Information, Entropy and Black Holes
Last week we talked at length about the observational and astrophysical breakthroughs in black hole physics. The past two decades have also seen a remarkable advancement in the theoretical understanding of black holes. A large part of that science has centered around the black hole information paradox: Black holes are necessarily simple objects about whose contents we can learn nothing. Or can we?
Stephen Hawking famously showed that quantum mechanically, black holes radiate energy. In other words, they glow. Things that glow have a temperature - and from that observation the field of black hole thermodynamics was born.
Because we can’t see inside them - by definition - black holes are parametrized only by a few numbers: like their mass, electric charge and spin. Semiclassical calculations like Stephen’s suggests that the radiation coming out of a black hole should only depend on those numbers as well.
Put differently, information contained in the matter that falls inside a black hole could be lost forever. Since we don’t understand the quantum theory of gravity, Stephen’s analysis was necessarily an approximation. And so a debate has raged for years: do black holes radiate information too?

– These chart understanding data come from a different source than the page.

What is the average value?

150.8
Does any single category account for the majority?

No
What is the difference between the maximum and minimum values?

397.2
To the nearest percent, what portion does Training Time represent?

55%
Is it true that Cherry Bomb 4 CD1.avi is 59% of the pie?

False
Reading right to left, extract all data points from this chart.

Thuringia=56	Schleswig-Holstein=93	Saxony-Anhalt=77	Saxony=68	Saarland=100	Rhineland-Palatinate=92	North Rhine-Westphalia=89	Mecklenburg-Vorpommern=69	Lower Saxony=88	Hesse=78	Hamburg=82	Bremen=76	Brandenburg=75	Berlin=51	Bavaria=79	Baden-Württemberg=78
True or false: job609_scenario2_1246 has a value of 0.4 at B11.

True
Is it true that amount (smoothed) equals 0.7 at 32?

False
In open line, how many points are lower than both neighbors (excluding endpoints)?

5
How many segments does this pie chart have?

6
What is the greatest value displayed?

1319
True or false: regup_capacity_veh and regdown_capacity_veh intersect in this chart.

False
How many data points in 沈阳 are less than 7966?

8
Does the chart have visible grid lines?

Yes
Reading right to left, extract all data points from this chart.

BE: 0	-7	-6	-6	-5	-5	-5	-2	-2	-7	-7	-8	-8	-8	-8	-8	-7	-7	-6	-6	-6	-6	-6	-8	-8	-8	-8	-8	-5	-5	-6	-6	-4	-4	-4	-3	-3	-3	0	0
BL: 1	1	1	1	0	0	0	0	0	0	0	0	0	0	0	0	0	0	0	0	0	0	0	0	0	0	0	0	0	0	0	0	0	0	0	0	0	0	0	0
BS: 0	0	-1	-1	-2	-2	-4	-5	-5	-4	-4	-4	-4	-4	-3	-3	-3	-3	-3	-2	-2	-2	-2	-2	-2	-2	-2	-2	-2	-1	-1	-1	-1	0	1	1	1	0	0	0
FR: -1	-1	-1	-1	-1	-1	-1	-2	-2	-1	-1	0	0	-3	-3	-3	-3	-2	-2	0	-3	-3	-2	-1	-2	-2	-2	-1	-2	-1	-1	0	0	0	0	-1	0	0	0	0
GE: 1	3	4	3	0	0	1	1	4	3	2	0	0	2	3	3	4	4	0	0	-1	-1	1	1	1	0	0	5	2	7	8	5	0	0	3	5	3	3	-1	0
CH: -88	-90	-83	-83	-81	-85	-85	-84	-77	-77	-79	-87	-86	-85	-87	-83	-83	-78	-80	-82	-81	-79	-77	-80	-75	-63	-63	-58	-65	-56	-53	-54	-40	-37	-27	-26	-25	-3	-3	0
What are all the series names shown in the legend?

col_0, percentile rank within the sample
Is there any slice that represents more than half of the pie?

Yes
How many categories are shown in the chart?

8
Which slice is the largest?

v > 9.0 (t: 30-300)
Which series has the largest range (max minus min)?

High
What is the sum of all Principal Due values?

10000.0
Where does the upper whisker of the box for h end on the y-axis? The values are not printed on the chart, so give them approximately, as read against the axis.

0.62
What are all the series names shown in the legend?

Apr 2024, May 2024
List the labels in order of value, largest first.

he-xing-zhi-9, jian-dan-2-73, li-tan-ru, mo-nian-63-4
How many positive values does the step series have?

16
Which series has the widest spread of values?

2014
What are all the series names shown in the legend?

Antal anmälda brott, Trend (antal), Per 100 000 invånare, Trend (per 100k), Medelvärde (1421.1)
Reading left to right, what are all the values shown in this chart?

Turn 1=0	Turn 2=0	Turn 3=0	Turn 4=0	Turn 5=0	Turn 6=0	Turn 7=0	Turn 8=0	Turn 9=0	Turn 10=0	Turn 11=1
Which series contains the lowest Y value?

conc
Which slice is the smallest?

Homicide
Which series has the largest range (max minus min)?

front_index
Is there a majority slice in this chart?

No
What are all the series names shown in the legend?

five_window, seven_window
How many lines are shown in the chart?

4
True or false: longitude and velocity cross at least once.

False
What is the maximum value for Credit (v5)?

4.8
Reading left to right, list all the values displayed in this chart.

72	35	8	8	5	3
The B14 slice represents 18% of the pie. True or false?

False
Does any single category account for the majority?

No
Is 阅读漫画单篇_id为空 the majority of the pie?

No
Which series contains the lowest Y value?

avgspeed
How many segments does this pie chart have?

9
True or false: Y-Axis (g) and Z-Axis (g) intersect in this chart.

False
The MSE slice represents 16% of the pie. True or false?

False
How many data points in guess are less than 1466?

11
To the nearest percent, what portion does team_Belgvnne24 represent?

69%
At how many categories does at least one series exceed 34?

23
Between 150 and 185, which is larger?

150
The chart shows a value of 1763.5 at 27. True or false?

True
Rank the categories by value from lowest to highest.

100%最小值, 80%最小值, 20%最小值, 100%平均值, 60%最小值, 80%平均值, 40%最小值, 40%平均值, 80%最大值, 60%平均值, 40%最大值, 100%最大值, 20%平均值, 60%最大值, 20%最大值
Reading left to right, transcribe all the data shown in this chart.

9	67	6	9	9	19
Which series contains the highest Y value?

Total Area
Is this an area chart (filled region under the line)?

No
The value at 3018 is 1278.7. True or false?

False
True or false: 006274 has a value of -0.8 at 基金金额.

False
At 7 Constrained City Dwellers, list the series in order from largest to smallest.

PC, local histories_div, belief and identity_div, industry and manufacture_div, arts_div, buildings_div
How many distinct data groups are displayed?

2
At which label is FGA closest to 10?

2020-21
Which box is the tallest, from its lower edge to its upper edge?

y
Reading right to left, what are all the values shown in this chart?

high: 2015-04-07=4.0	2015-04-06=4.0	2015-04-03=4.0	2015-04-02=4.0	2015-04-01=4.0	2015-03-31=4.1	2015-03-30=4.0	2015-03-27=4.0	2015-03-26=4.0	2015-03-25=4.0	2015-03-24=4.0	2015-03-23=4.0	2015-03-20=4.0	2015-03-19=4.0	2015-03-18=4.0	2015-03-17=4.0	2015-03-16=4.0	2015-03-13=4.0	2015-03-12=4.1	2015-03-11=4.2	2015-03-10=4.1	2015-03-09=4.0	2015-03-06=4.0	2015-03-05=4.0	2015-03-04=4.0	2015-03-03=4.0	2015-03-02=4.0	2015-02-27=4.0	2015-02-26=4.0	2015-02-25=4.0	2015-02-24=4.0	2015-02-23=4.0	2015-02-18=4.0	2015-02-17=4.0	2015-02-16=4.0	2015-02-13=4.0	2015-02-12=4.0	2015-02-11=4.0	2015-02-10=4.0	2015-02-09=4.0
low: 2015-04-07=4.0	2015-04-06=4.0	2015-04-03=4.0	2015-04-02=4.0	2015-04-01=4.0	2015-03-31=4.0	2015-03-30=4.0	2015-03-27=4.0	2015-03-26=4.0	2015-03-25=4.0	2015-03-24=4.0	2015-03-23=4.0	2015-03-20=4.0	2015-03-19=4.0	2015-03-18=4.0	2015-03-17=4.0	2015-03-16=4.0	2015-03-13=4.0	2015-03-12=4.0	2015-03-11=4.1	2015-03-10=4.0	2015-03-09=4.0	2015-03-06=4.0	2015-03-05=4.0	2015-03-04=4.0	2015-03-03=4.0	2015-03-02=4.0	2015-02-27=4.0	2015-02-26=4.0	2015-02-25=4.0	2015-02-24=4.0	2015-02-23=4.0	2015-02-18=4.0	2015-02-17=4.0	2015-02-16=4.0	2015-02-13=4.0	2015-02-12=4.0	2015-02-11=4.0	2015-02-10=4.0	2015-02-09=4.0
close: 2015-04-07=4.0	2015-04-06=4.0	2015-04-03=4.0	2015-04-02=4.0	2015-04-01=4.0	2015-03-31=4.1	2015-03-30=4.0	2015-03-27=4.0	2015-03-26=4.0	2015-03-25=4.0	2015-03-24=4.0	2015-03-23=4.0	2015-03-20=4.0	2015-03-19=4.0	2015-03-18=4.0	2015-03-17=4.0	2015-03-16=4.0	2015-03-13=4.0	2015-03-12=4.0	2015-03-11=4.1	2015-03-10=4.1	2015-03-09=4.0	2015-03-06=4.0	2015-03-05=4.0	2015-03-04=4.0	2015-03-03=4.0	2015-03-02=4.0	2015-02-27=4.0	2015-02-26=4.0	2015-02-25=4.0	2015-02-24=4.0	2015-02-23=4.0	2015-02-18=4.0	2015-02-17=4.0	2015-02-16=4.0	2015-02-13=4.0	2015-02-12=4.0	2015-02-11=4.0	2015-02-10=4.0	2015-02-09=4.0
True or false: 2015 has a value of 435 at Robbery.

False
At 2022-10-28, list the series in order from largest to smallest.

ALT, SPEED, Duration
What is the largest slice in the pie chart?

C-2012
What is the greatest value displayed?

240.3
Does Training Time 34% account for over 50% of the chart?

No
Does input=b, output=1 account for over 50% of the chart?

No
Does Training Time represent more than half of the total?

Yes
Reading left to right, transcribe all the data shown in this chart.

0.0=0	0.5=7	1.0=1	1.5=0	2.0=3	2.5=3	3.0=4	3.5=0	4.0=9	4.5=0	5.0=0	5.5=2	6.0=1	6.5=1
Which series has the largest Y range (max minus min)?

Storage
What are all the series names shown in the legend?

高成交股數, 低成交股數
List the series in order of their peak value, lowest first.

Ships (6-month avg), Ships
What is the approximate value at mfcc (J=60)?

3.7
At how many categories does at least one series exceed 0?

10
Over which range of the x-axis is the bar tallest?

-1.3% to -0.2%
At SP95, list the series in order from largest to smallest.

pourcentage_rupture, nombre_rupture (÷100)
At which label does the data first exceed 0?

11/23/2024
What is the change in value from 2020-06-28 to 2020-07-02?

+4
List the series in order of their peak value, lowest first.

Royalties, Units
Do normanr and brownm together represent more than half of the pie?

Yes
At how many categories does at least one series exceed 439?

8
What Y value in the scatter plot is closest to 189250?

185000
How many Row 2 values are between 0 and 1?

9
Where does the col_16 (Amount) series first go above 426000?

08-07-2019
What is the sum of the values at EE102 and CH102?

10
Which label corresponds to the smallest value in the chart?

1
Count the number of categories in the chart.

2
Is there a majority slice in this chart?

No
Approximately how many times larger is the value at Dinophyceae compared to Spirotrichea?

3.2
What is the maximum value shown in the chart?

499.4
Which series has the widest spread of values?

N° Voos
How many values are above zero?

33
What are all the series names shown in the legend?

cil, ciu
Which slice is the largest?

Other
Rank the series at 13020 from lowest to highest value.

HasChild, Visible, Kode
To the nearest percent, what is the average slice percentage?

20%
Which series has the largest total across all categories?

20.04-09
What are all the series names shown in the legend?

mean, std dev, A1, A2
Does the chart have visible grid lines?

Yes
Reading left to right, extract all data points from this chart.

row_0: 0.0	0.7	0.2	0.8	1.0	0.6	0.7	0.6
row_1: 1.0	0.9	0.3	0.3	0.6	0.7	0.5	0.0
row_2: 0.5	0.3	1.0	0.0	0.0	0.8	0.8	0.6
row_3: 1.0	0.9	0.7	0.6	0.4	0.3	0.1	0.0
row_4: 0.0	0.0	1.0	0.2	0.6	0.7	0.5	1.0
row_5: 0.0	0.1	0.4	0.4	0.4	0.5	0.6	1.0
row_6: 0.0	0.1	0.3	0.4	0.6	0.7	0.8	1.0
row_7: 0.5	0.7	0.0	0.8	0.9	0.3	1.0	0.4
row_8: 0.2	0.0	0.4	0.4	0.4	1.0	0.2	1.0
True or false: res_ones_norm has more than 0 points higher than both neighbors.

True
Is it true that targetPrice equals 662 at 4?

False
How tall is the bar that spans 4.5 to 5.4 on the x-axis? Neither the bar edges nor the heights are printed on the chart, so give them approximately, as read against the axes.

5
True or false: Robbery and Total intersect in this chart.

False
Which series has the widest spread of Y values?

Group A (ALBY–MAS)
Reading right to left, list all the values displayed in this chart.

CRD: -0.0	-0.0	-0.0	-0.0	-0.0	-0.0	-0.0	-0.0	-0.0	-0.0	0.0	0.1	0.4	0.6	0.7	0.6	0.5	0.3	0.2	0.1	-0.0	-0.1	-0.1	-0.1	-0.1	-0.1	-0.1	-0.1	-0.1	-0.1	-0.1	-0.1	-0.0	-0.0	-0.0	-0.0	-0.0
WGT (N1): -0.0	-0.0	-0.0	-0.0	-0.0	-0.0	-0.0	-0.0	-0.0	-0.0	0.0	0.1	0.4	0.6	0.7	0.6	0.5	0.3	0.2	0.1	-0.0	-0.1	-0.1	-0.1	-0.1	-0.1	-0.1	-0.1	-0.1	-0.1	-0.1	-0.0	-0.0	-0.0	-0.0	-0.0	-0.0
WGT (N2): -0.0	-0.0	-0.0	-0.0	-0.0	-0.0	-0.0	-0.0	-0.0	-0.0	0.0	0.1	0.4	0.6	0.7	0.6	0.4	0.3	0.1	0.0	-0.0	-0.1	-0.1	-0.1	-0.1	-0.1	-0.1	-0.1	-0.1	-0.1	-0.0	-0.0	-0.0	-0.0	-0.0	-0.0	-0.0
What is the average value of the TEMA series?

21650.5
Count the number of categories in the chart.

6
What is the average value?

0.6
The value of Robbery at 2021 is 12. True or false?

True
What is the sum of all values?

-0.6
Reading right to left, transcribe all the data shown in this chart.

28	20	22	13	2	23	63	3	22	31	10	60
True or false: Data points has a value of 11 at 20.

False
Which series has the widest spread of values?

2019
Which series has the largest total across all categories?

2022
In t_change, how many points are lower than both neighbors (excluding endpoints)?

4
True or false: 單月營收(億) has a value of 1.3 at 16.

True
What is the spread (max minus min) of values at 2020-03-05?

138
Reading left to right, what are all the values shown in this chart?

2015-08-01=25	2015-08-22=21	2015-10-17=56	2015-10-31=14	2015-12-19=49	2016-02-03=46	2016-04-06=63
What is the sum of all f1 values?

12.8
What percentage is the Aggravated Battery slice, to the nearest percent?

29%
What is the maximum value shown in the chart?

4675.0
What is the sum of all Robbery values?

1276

The connection of information theory to thermodynamics - particularly of the concept of Claude Shannon’s “information entropy” rreinvigorated the debate over the black hole information paradox. Is the information erased? Or is it simply repurposed by quantum mechanics.
Thermodynamically, the surface area of a black hole appears to be directly proportional to its thermodynamic entropy. It appears that black hole physics is more than just gobbling stars and gas. It’s about how those stars and gas are arranged, fundamentally. The more information a black hole sucks in, it would seem, the bigger it gets. Conversely, the more information our universe loses into a black hole, the smaller it gets.
The idea that information loss - erasure - has a thermodynamic cost goes back to Rolf Landauer, and has generated a lot of experimental interest in recent years.
Jonathan O’Callaghan had a great piece in Quanta Magazine this week recounting the history of the Shannon entropy, Landauer ’s eraser and the current experiments investigating its’ predictions. Amusingly, experiments are attempting to construct a physical version of Maxwell’s demon.